«Se fossimo in Serbia, ci avrebbero già licenziati tutti». Con queste parole, Nikola Jokic ha sintetizzato lo stato d’animo dei Denver Nuggets dopo la loro prematura eliminazione ai playoff NBA.
La squadra, campione in carica, è stata sconfitta in sei gare dai Minnesota Timberwolves, nonostante questi ultimi abbiano giocato senza tre dei loro titolari chiave: il miglior marcatore, un altro starter e un terzo giocatore che aveva sostituito degnamente il secondo.

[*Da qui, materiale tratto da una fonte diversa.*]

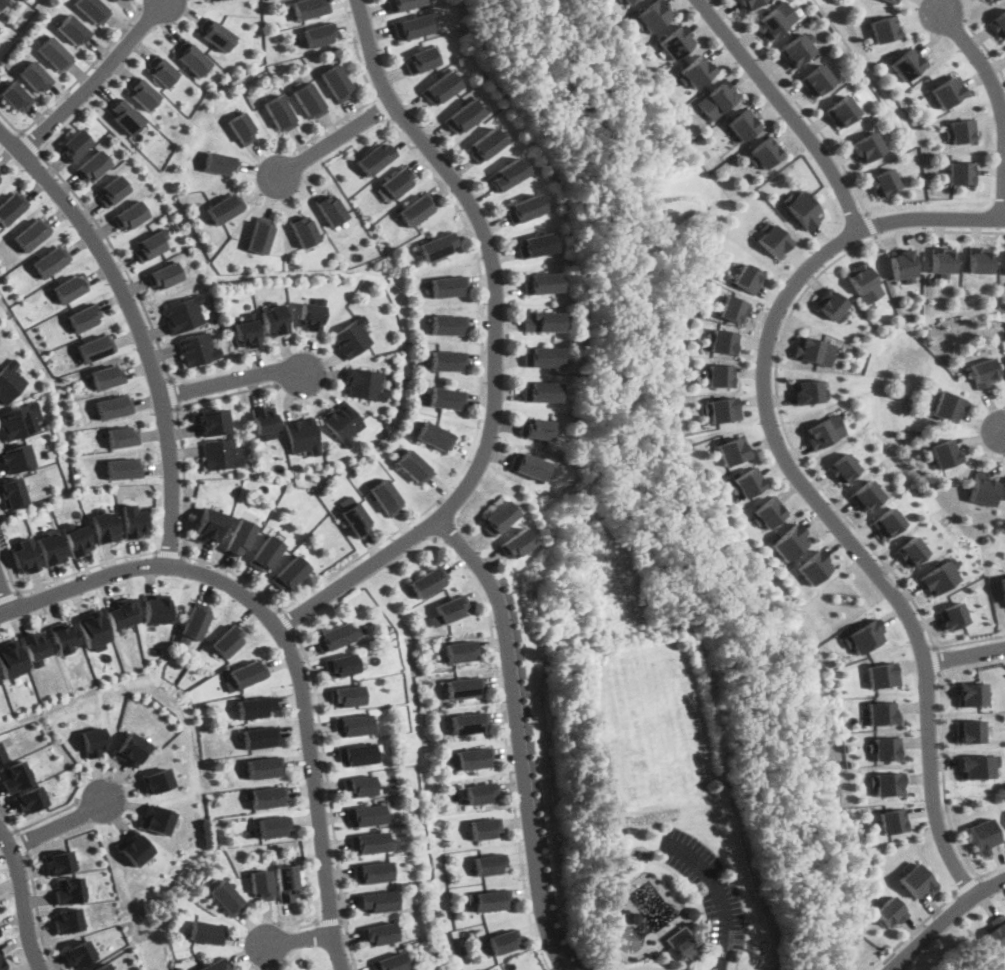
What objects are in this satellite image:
building: (213, 0)
building: (894, 0)
building: (991, 0)
building: (114, 2)
building: (628, 2)
building: (3, 4)
building: (748, 4)
building: (308, 8)
building: (403, 8)
building: (91, 14)
building: (652, 16)
building: (775, 20)
building: (999, 24)
building: (883, 28)
building: (318, 34)
building: (412, 34)
building: (73, 37)
building: (219, 40)
building: (676, 42)
road: (986, 47)
building: (796, 50)
building: (54, 58)
road: (980, 59)
building: (194, 62)
building: (908, 63)
building: (419, 65)
building: (696, 71)
road: (84, 72)
building: (162, 72)
road: (94, 79)
building: (817, 80)
building: (32, 83)
building: (336, 88)
building: (948, 91)
building: (439, 93)
road: (373, 96)
building: (716, 100)
building: (144, 101)
building: (12, 103)
building: (307, 103)
road: (799, 104)
road: (383, 108)
road: (786, 110)
building: (841, 111)
building: (277, 118)
building: (127, 121)
building: (461, 121)
road: (9, 124)
building: (741, 125)
building: (961, 129)
building: (240, 132)
road: (335, 140)
building: (76, 142)
road: (30, 144)
building: (867, 147)
building: (483, 148)
building: (763, 153)
building: (95, 163)
building: (374, 165)
building: (220, 170)
building: (961, 172)
building: (1, 174)
building: (506, 178)
building: (884, 181)
building: (398, 186)
building: (115, 187)
building: (11, 207)
building: (800, 209)
building: (133, 212)
building: (523, 212)
building: (223, 213)
building: (415, 213)
building: (330, 214)
road: (931, 219)
road: (872, 226)
building: (29, 235)
building: (304, 236)
building: (771, 238)
building: (259, 239)
building: (151, 242)
building: (534, 250)
building: (437, 251)
building: (943, 258)
road: (121, 259)
building: (981, 259)
building: (50, 264)
building: (903, 264)
building: (166, 272)
building: (747, 277)
building: (864, 281)
building: (447, 287)
building: (539, 288)
building: (70, 292)
building: (832, 305)
building: (733, 308)
building: (309, 313)
building: (184, 316)
building: (274, 317)
building: (85, 319)
building: (541, 326)
road: (140, 328)
building: (446, 328)
building: (246, 329)
building: (722, 340)
building: (352, 343)
road: (493, 346)
building: (814, 349)
building: (97, 351)
building: (199, 356)
building: (539, 359)
building: (447, 365)
building: (983, 371)
building: (720, 374)
road: (229, 380)
building: (109, 382)
building: (364, 384)
building: (10, 386)
building: (809, 390)
road: (175, 393)
building: (541, 398)
building: (446, 403)
building: (948, 405)
building: (719, 408)
building: (114, 413)
road: (781, 415)
building: (212, 418)
building: (265, 420)
building: (342, 421)
building: (22, 426)
road: (180, 429)
building: (824, 430)
building: (301, 432)
building: (539, 432)
road: (1004, 433)
building: (435, 443)
building: (123, 444)
road: (468, 449)
building: (732, 449)
building: (220, 452)
building: (943, 452)
building: (19, 465)
building: (414, 467)
building: (843, 467)
building: (528, 471)
building: (123, 476)
building: (746, 481)
road: (660, 487)
building: (983, 490)
building: (866, 494)
building: (384, 495)
building: (13, 503)
building: (767, 512)
building: (500, 515)
building: (134, 518)
building: (357, 518)
building: (887, 522)
building: (104, 523)
road: (423, 527)
building: (210, 533)
building: (76, 537)
building: (515, 541)
building: (789, 541)
road: (849, 544)
building: (241, 545)
building: (50, 546)
building: (911, 550)
road: (173, 551)
building: (24, 553)
building: (266, 561)
building: (812, 567)
building: (939, 576)
road: (64, 577)
building: (428, 578)
building: (292, 582)
building: (1003, 588)
road: (10, 596)
road: (5, 597)
building: (449, 607)
road: (6, 614)
building: (952, 614)
building: (156, 618)
building: (123, 621)
road: (287, 622)
building: (197, 623)
building: (96, 634)
building: (340, 635)
building: (861, 636)
building: (229, 640)
building: (66, 644)
building: (460, 651)
road: (290, 655)
building: (37, 656)
road: (964, 658)
road: (937, 660)
building: (350, 663)
building: (12, 670)
building: (247, 673)
building: (879, 674)
building: (0, 689)
building: (970, 692)
building: (347, 695)
building: (461, 696)
building: (258, 705)
building: (348, 706)
building: (880, 712)
building: (402, 714)
building: (351, 724)
building: (970, 730)
building: (466, 732)
building: (262, 737)
building: (352, 737)
road: (515, 739)
road: (504, 747)
building: (882, 747)
building: (95, 749)
building: (1, 757)
building: (134, 758)
building: (358, 764)
building: (977, 765)
building: (265, 766)
building: (470, 768)
building: (14, 776)
building: (885, 782)
building: (162, 789)
road: (945, 793)
building: (362, 796)
building: (28, 800)
building: (478, 801)
road: (329, 802)
building: (268, 806)
building: (364, 814)
building: (889, 820)
road: (36, 822)
building: (273, 826)
building: (366, 828)
road: (59, 829)
building: (161, 829)
building: (983, 834)
building: (483, 837)
building: (275, 839)
road: (22, 842)
building: (367, 842)
building: (370, 855)
building: (139, 860)
building: (59, 861)
building: (371, 871)
building: (488, 873)
building: (916, 880)
building: (374, 883)
road: (968, 885)
building: (70, 889)
building: (290, 894)
road: (718, 894)
building: (265, 896)
building: (225, 897)
road: (22, 900)
building: (376, 900)
building: (490, 909)
building: (228, 912)
building: (888, 912)
road: (39, 913)
building: (378, 913)
building: (69, 919)
road: (945, 920)
road: (332, 921)
road: (298, 927)
building: (0, 931)
road: (913, 931)
building: (206, 932)
building: (996, 932)
building: (0, 933)
building: (379, 933)
road: (300, 940)
building: (679, 942)
building: (209, 945)
building: (381, 945)
building: (503, 952)
building: (79, 953)
road: (730, 960)
building: (2, 961)
building: (102, 967)
building: (391, 967)
road: (652, 967)
building: (224, 968)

Anche i Nuggets, d’altro canto, hanno dovuto fare a meno di due giocatori fondamentali.
Tuttavia, secondo Jokic, non esistono scuse valide per spiegare una sconfitta così netta. «Abbiamo vinto il titolo tre anni fa e continuiamo ad avere, nel migliore dei casi, il terzo miglior giocatore della NBA in squadra», ha aggiunto il centro serbo.
Questa è la seconda volta dal trionfo del 2023 che i Nuggets vengono eliminati dai playoff da una squadra fisica come i Timberwolves, che ha evidenziato le lacune atletiche e di supporto dei campioni in carica. A differenza della precedente occasione, questa volta Minnesota non ha nemmeno avuto bisogno di Anthony Edwards, Donte DiVincenzo o Ayo Dosunmu per chiudere la serie.